--- START ---

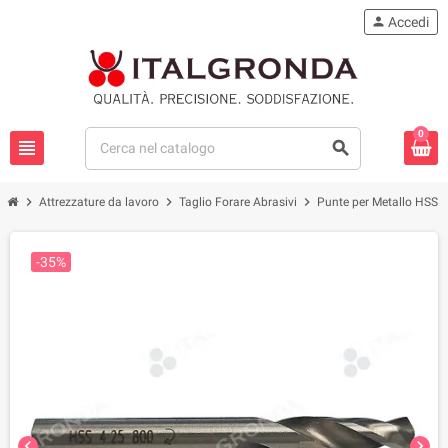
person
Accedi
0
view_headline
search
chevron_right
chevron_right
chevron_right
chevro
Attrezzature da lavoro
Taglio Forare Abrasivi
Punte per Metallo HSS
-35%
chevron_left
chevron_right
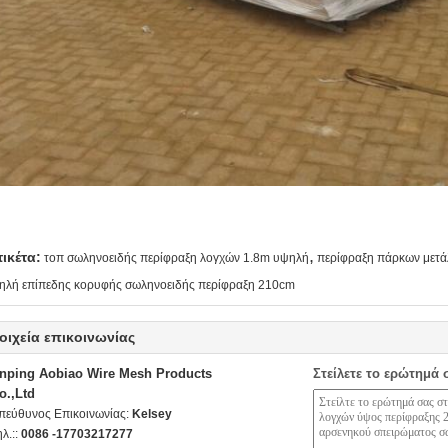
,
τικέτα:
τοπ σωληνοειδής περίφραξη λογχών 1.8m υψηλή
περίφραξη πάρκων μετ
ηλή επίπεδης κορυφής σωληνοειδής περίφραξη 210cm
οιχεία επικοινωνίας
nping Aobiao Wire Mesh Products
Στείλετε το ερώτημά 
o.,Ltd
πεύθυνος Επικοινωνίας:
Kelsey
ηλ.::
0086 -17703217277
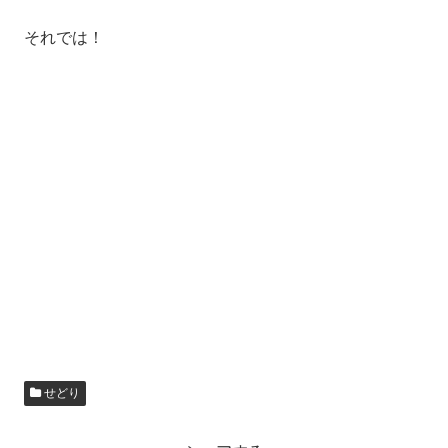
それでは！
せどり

--- END ---

# Exercise brief:
Put every line of text from the records above into a Markdown table with the columns Row and Text line, numbering the rows in order. Skip blank lines, and leave the pictures out.

# The answer:
| Row | Text line |
|---|---|
| 1 | person |
| 2 | Accedi |
| 3 | 0 |
| 4 | view_headline |
| 5 | search |
| 6 | chevron_right |
| 7 | chevron_right |
| 8 | chevron_right |
| 9 | chevro |
| 10 | Attrezzature da lavoro |
| 11 | Taglio Forare Abrasivi |
| 12 | Punte per Metallo HSS |
| 13 | -35% |
| 14 | chevron_left |
| 15 | chevron_right |
| 16 | , |
| 17 | τικέτα: |
| 18 | τοπ σωληνοειδής περίφραξη λογχών 1.8m υψηλή |
| 19 | περίφραξη πάρκων μετ |
| 20 | ηλή επίπεδης κορυφής σωληνοειδής περίφραξη 210cm |
| 21 | οιχεία επικοινωνίας |
| 22 | nping Aobiao Wire Mesh Products |
| 23 | Στείλετε το ερώτημά  |
| 24 | o.,Ltd |
| 25 | πεύθυνος Επικοινωνίας: |
| 26 | Kelsey |
| 27 | ηλ.:: |
| 28 | 0086 -17703217277 |
| 29 | それでは！ |
| 30 | せどり |